The statement confirmed a Reuters story from March 12 that said Aramco was close to finalising a tightly-priced deal, which bankers speculate could also be used to fund a bid for a stake in German synthetic rubber firm Lanxess.
Aramco’s new revolving credit agreement is denominated in both U.S. dollars and Saudi riyals and is a standby loan, the world’s biggest oil exporter said in its statement, meaning the cash will only be taken up when the company needs it.
The dollar portion totals $7 billion. This includes a $6 billion five-year piece that has an option to be extended by a year on two occasions and will pay an interest rate of 12 basis points (bps), the document showed.

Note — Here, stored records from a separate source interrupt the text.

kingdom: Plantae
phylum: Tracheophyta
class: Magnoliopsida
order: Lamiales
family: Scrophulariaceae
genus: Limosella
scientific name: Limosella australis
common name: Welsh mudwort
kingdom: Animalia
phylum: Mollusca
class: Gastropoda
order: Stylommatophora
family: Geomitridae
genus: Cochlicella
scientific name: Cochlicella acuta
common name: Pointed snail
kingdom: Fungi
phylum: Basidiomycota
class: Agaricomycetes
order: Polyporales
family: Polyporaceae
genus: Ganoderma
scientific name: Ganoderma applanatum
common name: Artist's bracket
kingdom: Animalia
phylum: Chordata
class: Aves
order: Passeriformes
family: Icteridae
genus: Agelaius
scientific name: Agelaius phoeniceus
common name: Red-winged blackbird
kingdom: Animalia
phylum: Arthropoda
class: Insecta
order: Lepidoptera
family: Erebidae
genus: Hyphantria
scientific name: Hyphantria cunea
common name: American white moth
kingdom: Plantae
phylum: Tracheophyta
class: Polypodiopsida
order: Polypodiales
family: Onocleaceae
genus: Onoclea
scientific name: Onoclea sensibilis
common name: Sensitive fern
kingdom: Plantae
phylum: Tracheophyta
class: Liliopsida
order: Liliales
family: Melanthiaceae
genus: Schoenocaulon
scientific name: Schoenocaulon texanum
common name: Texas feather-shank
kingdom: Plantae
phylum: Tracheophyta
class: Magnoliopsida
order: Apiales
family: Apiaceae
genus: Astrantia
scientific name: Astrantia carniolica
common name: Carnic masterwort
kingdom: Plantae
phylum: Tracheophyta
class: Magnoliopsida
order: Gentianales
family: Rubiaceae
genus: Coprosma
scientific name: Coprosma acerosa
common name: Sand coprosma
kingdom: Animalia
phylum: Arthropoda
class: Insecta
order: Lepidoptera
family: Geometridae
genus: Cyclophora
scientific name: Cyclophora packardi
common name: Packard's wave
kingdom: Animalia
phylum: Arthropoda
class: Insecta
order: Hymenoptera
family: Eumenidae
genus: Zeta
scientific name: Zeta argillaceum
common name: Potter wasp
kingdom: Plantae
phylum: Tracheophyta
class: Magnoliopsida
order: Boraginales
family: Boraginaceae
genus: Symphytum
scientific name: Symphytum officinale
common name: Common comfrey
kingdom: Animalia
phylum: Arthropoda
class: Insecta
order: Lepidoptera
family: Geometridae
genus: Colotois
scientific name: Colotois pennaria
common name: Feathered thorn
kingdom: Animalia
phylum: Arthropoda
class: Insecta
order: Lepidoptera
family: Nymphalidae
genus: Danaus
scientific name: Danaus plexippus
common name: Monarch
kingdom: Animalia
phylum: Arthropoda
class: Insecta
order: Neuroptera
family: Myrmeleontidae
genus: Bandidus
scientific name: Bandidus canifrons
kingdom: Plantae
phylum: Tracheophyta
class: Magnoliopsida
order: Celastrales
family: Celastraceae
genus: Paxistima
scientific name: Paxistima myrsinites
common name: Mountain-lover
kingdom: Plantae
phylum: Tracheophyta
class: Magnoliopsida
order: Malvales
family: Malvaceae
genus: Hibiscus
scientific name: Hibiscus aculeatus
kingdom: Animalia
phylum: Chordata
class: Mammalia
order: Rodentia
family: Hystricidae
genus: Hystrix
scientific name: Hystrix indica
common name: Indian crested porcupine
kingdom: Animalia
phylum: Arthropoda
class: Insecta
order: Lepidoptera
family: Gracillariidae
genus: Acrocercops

The remainder consists of a $1 billion 364-day facility paying 10 bps, which is renewable annually. The statement didn’t disclose how many times the cash could be rolled over.
There is also borrowing worth SAR11.25 billion ($3 billion) structured as a sharia-compliant murabaha — a cost-plus-profit agreement where one party agrees to buy merchandise for another, which promises to buy it at an agreed mark-up, and which gets around Islamic finance’s ban on charging interest.
Of this, SAR7.5 billion has the same five-year lifespan with extension options, with SAR3.75 billion lasting for 364 days and also having an annual renewal option. They pay a profit rate of 11 bps and 9 bps respectively.
“This pricing sets a benchmark in the kingdom and the region and reflects the banking community’s continuing confidence in Saudi Aramco and Saudi Arabia,” the company said in the statement.
Among the banks to back the dollar-denominated tranches were Bank of China, Bank of Tokyo-Mitsubishi, Citigroup, Deutsche Bank, HSBC, JP Morgan, Standard Chartered, and Sumitomo Mitsui Banking Corporation.
Eight Saudi lenders participated in the local currency facilities, including Alinma Bank, National Commercial Bank and Riyad Bank.